__WHAT TO PRODUCE__:
Copy the lines below, substituting "vernacular name" for "common name" wherever it occurs and leaving everything else as it is.

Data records
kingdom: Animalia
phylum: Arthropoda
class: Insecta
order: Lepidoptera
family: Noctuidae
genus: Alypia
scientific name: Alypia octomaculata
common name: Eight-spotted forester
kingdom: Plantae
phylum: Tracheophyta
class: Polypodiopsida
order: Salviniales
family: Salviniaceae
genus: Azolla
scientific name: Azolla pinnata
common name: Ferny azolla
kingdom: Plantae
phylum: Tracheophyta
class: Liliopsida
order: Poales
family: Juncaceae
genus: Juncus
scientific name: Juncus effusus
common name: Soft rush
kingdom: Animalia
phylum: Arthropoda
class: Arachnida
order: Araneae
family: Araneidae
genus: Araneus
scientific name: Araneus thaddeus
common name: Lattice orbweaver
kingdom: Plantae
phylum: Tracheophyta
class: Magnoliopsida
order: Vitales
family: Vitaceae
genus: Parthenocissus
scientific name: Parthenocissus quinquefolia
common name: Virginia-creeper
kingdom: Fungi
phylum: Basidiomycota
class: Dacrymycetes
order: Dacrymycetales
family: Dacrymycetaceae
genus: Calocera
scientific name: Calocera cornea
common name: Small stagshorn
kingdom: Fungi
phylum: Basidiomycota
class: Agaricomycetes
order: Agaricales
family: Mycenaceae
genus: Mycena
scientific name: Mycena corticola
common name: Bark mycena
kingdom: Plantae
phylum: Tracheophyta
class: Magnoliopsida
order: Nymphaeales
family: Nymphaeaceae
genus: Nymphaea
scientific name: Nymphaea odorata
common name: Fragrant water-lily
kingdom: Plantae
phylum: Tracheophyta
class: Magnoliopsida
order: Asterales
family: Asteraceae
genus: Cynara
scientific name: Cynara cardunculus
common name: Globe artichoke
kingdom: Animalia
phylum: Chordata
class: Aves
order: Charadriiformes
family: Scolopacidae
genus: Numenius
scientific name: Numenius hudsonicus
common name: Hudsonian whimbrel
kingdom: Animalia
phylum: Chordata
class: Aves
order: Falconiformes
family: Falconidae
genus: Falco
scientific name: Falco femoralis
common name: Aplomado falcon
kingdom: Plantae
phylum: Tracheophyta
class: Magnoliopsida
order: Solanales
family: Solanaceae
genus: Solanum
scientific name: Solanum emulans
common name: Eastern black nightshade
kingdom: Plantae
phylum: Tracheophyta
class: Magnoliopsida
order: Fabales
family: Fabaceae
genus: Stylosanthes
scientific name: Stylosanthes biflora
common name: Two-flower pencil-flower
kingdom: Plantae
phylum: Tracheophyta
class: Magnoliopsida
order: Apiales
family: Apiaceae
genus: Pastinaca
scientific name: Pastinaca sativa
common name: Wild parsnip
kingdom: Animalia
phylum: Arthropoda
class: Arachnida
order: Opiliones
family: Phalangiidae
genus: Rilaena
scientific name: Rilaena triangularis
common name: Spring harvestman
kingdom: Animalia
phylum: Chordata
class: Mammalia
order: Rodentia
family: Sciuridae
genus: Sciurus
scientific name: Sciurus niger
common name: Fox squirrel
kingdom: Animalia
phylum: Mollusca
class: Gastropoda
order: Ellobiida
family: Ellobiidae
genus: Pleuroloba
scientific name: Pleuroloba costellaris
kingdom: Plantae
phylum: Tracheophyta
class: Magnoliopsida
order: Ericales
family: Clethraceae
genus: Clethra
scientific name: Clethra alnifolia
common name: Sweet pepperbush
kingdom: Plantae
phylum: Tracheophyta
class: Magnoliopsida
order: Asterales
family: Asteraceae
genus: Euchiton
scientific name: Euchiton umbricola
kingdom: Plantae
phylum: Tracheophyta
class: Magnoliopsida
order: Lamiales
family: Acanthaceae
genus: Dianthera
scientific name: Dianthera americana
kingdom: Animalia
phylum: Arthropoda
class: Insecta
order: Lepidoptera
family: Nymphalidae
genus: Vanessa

__RESPONSE TO THIS EXERCISE__:
kingdom: Animalia
phylum: Arthropoda
class: Insecta
order: Lepidoptera
family: Noctuidae
genus: Alypia
scientific name: Alypia octomaculata
vernacular name: Eight-spotted forester
kingdom: Plantae
phylum: Tracheophyta
class: Polypodiopsida
order: Salviniales
family: Salviniaceae
genus: Azolla
scientific name: Azolla pinnata
vernacular name: Ferny azolla
kingdom: Plantae
phylum: Tracheophyta
class: Liliopsida
order: Poales
family: Juncaceae
genus: Juncus
scientific name: Juncus effusus
vernacular name: Soft rush
kingdom: Animalia
phylum: Arthropoda
class: Arachnida
order: Araneae
family: Araneidae
genus: Araneus
scientific name: Araneus thaddeus
vernacular name: Lattice orbweaver
kingdom: Plantae
phylum: Tracheophyta
class: Magnoliopsida
order: Vitales
family: Vitaceae
genus: Parthenocissus
scientific name: Parthenocissus quinquefolia
vernacular name: Virginia-creeper
kingdom: Fungi
phylum: Basidiomycota
class: Dacrymycetes
order: Dacrymycetales
family: Dacrymycetaceae
genus: Calocera
scientific name: Calocera cornea
vernacular name: Small stagshorn
kingdom: Fungi
phylum: Basidiomycota
class: Agaricomycetes
order: Agaricales
family: Mycenaceae
genus: Mycena
scientific name: Mycena corticola
vernacular name: Bark mycena
kingdom: Plantae
phylum: Tracheophyta
class: Magnoliopsida
order: Nymphaeales
family: Nymphaeaceae
genus: Nymphaea
scientific name: Nymphaea odorata
vernacular name: Fragrant water-lily
kingdom: Plantae
phylum: Tracheophyta
class: Magnoliopsida
order: Asterales
family: Asteraceae
genus: Cynara
scientific name: Cynara cardunculus
vernacular name: Globe artichoke
kingdom: Animalia
phylum: Chordata
class: Aves
order: Charadriiformes
family: Scolopacidae
genus: Numenius
scientific name: Numenius hudsonicus
vernacular name: Hudsonian whimbrel
kingdom: Animalia
phylum: Chordata
class: Aves
order: Falconiformes
family: Falconidae
genus: Falco
scientific name: Falco femoralis
vernacular name: Aplomado falcon
kingdom: Plantae
phylum: Tracheophyta
class: Magnoliopsida
order: Solanales
family: Solanaceae
genus: Solanum
scientific name: Solanum emulans
vernacular name: Eastern black nightshade
kingdom: Plantae
phylum: Tracheophyta
class: Magnoliopsida
order: Fabales
family: Fabaceae
genus: Stylosanthes
scientific name: Stylosanthes biflora
vernacular name: Two-flower pencil-flower
kingdom: Plantae
phylum: Tracheophyta
class: Magnoliopsida
order: Apiales
family: Apiaceae
genus: Pastinaca
scientific name: Pastinaca sativa
vernacular name: Wild parsnip
kingdom: Animalia
phylum: Arthropoda
class: Arachnida
order: Opiliones
family: Phalangiidae
genus: Rilaena
scientific name: Rilaena triangularis
vernacular name: Spring harvestman
kingdom: Animalia
phylum: Chordata
class: Mammalia
order: Rodentia
family: Sciuridae
genus: Sciurus
scientific name: Sciurus niger
vernacular name: Fox squirrel
kingdom: Animalia
phylum: Mollusca
class: Gastropoda
order: Ellobiida
family: Ellobiidae
genus: Pleuroloba
scientific name: Pleuroloba costellaris
kingdom: Plantae
phylum: Tracheophyta
class: Magnoliopsida
order: Ericales
family: Clethraceae
genus: Clethra
scientific name: Clethra alnifolia
vernacular name: Sweet pepperbush
kingdom: Plantae
phylum: Tracheophyta
class: Magnoliopsida
order: Asterales
family: Asteraceae
genus: Euchiton
scientific name: Euchiton umbricola
kingdom: Plantae
phylum: Tracheophyta
class: Magnoliopsida
order: Lamiales
family: Acanthaceae
genus: Dianthera
scientific name: Dianthera americana
kingdom: Animalia
phylum: Arthropoda
class: Insecta
order: Lepidoptera
family: Nymphalidae
genus: Vanessa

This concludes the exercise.